The nonwords filter replaces a nonword when it can find a suitable candidate, using the above measurements with moderately permissive thresholds. When it can’t find a suitable replacement, it drops the word.

This creates a corpus that is probably similar to the original intent where possible, but consisting only of recognized words. This sacrifices some accuracy in corpus representation (some of the “corrected” words will be wrong; perfectly valid proper nouns not in the dictionary are dropped). In exchange, it gains some accuracy (by correcting words correctly) and yields a radically smaller overall corpus vocabulary (by dropping or replacing nonwords), resulting in much faster neural net training with much lower memory requirements. This, in turn, facilitates experimenting with a wider variety of neural net hyperparameters.

I postprocessed the entire corpus (remaining after the above filters) with this filter.

Locations

see the code

I also hypothesize that newspapers are quite likely to contain their own titles and locations throughout their text (as they comment on local news), and this will push the neural net toward clustering on those words and away from clustering on other concepts. That is, I’d prefer that elections-oriented content end up together across a variety of local elections than for local news on a variety of topics to end up together because it’s local.

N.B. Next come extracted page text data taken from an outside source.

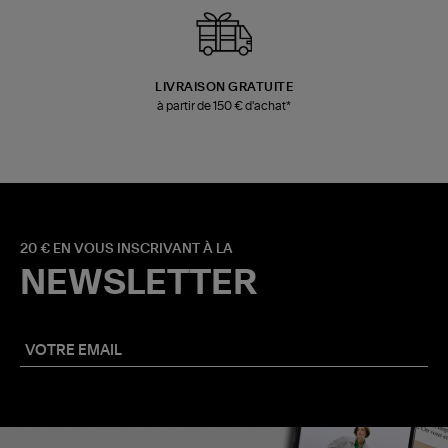
LIVRAISON GRATUITE
à partir de 150 € d'achat*
20 € EN VOUS INSCRIVANT À LA
NEWSLETTER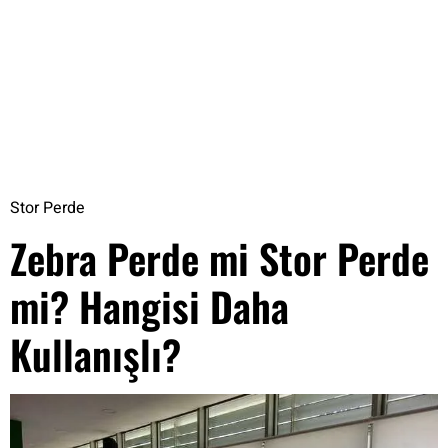
Stor Perde
Zebra Perde mi Stor Perde
mi? Hangisi Daha
Kullanışlı?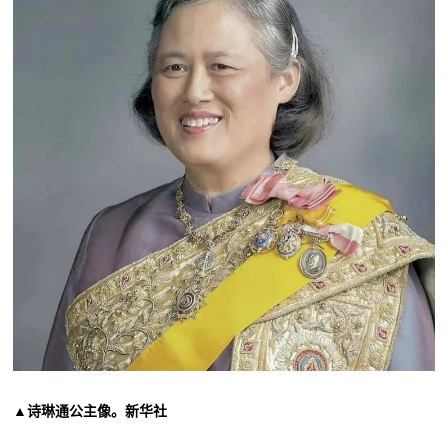
▲诗琳通公主像。新华社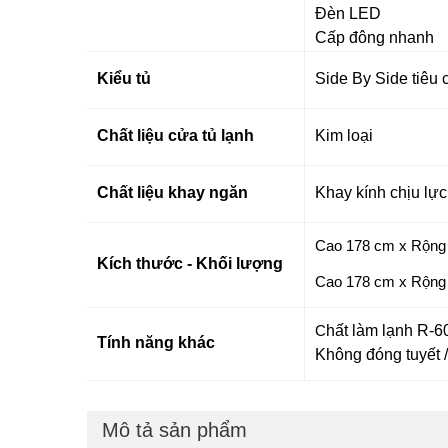
Đèn LED
Cấp đông nhanh
Kiểu tủ
Side By Side tiêu
Chất liệu cửa tủ lạnh
Kim loại
Chất liệu khay ngăn
Khay kính chịu lực
Cao 178 cm x Rộng 
Kích thước - Khối lượng
Cao 178 cm x Rộng 
hất làm lạnh R-
C
Tính năng khác
Không đóng tuyết
Mô tả sản phẩm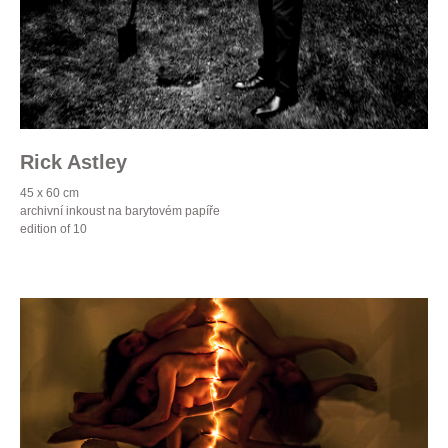
Rick Astley
45 x 60 cm
archivní inkoust na barytovém papíře
edition of 10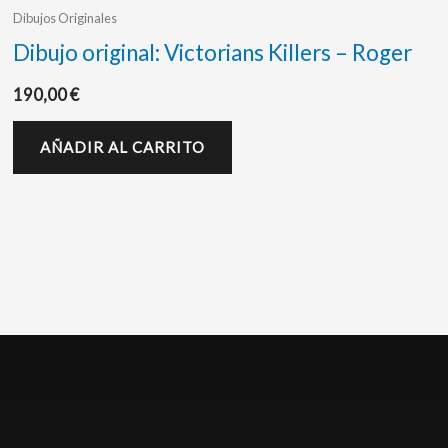
Dibujos Originales
Dibujo original: Victorians Killers – Roger
190,00
€
AÑADIR AL CARRITO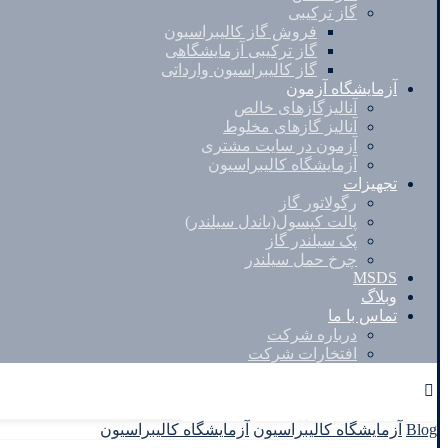
گاز ترکیبی
فروش گاز کالیبراسیون
گاز ترکیبی آزمایشگاهی
گاز کالیبراسیون وارداتی
آزمایشگاه آزمون
آنالیزگازهای خالص
آنالیز گازهای مخلوط
آزمون در سایت مشتری
آزمایشگاه کالیبراسیون
تجهیزات
رگولاتور گاز
پالت کپسول(باندل سیلندر)
پک سیلندر گاز
چرخ حمل سیلندر
MSDS
وبلاگ
تماس با ما
درباره شرکت
افتخارات شرکت
Facebook
Twitter
Instagram
Linkedin
Blog
آزمایشگاه کالیبراسیون
آزمایشگاه کالیبراسیون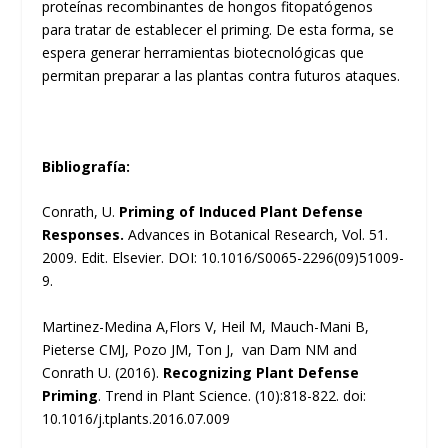
proteínas recombinantes de hongos fitopatógenos
para tratar de establecer el priming. De esta forma, se
espera generar herramientas biotecnológicas que
permitan preparar a las plantas contra futuros ataques.
Bibliografía:
Conrath, U.
Priming of Induced Plant Defense
Responses.
Advances in Botanical Research, Vol. 51.
2009. Edit. Elsevier. DOI: 10.1016/S0065-2296(09)51009-
9.
Martinez-Medina A,Flors V, Heil M, Mauch-Mani B,
Pieterse CMJ, Pozo JM, Ton J, van Dam NM and
Conrath U. (2016).
Recognizing Plant Defense
Priming
. Trend in Plant Science. (10):818-822. doi:
10.1016/j.tplants.2016.07.009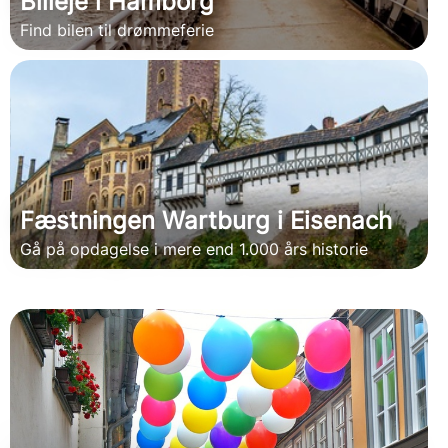
Billeje i Hamborg
Find bilen til drømmeferie
Fæstningen Wartburg i Eisenach
Gå på opdagelse i mere end 1.000 års historie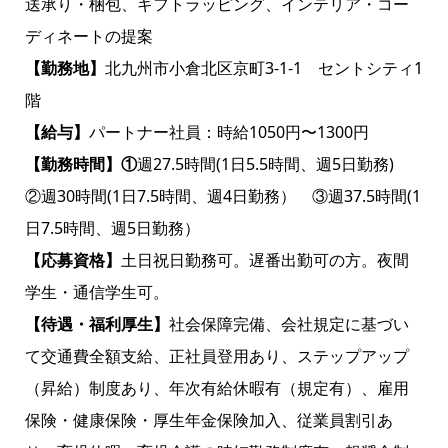
送承り・梱包、ギフトラッピング、インテリア・コー
ディネートの提案
【勤務地】
北九州市小倉北区京町3-1-1 セントシティ1
階
【給与】
パートナー社員：時給1050円〜1300円
【勤務時間】①
週27.5時間(1日5.5時間、週5日勤務)
②週30時間(1日7.5時間、週4日勤務） ③週37.5時間(1
日7.5時間、週5日勤務）
【応募資格】
土日祝日勤務可。遅番出勤可の方。夜間
学生・通信学生可。
【待遇・福利厚生】
社会保障完備、会社規定に基づい
て交通費全額支給、正社員登用あり、ステップアップ
（昇給）制度あり、年次有給休暇有（規定有）、雇用
保険・健康保険・厚生年金保険加入、従業員割引あ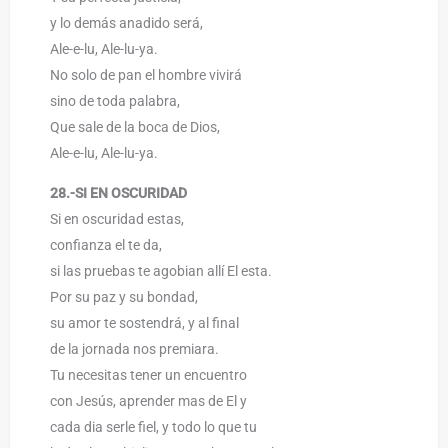
y lo demás anadido será,
Ale-e-lu, Ale-lu-ya.
No solo de pan el hombre vivirá
sino de toda palabra,
Que sale de la boca de Dios,
Ale-e-lu, Ale-lu-ya.
28.-SI EN OSCURIDAD
Si en oscuridad estas,
confianza el te da,
si las pruebas te agobian allí El esta.
Por su paz y su bondad,
su amor te sostendrá, y al final
de la jornada nos premiara.
Tu necesitas tener un encuentro
con Jesús, aprender mas de El y
cada dia serle fiel, y todo lo que tu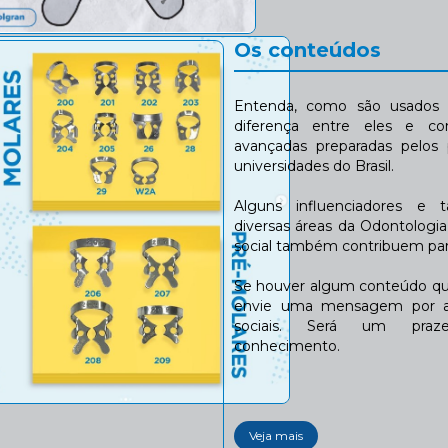
s a este instrumentos:
Os conteúdos
Entenda, como são usados n
diferença entre eles e co
avançadas preparadas pelos p
universidades do Brasil.
Alguns influenciadores e 
diversas áreas da Odontologi
social também contribuem para
Se houver algum conteúdo que
envie uma mensagem por a
sociais. Será um praze
conhecimento.
Veja mais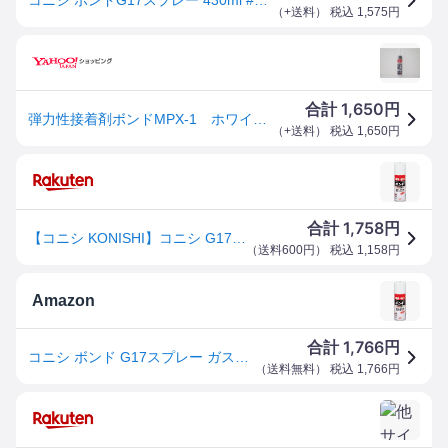
（
+送料
） 税込
1,575
円
1,650
合計
円
弾力性接着剤ボンドMPX-1 ホワイト 333ml
（
+送料
） 税込
1,650
円
1,758
合計
円
【コニシ KONISHI】コニシ G17-SP ボンドG17スプレー 430ml ＃64027
（
送料600円
） 税込
1,158
円
Amazon
1,766
合計
円
コニシ ボンド G17スプレー ガス抜きキャップ 430ml #64027
（
送料無料
） 税込
1,766
円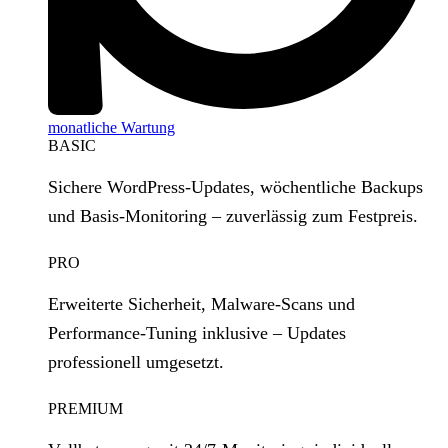
monatliche Wartung
BASIC
Sichere WordPress‑Updates, wöchentliche Backups
und Basis‑Monitoring – zuverlässig zum Festpreis.
PRO
Erweiterte Sicherheit, Malware‑Scans und
Performance‑Tuning inklusive – Updates
professionell umgesetzt.
PREMIUM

Therefore I use Library of Congress metadata on titles and locations to remove matching words. This is an extremely incomplete filter since the filter considers documents one word at a time and many place names are two words (e.g. Des Moines, New Haven, Baton Rouge, Chester County).

Notes

Technically, it retains documents where at least 62.5% of a random sample of 400 words over a minimum length are in the dictionary. This produces very similar decisions to checking every word while taking radically less time to compute. ↩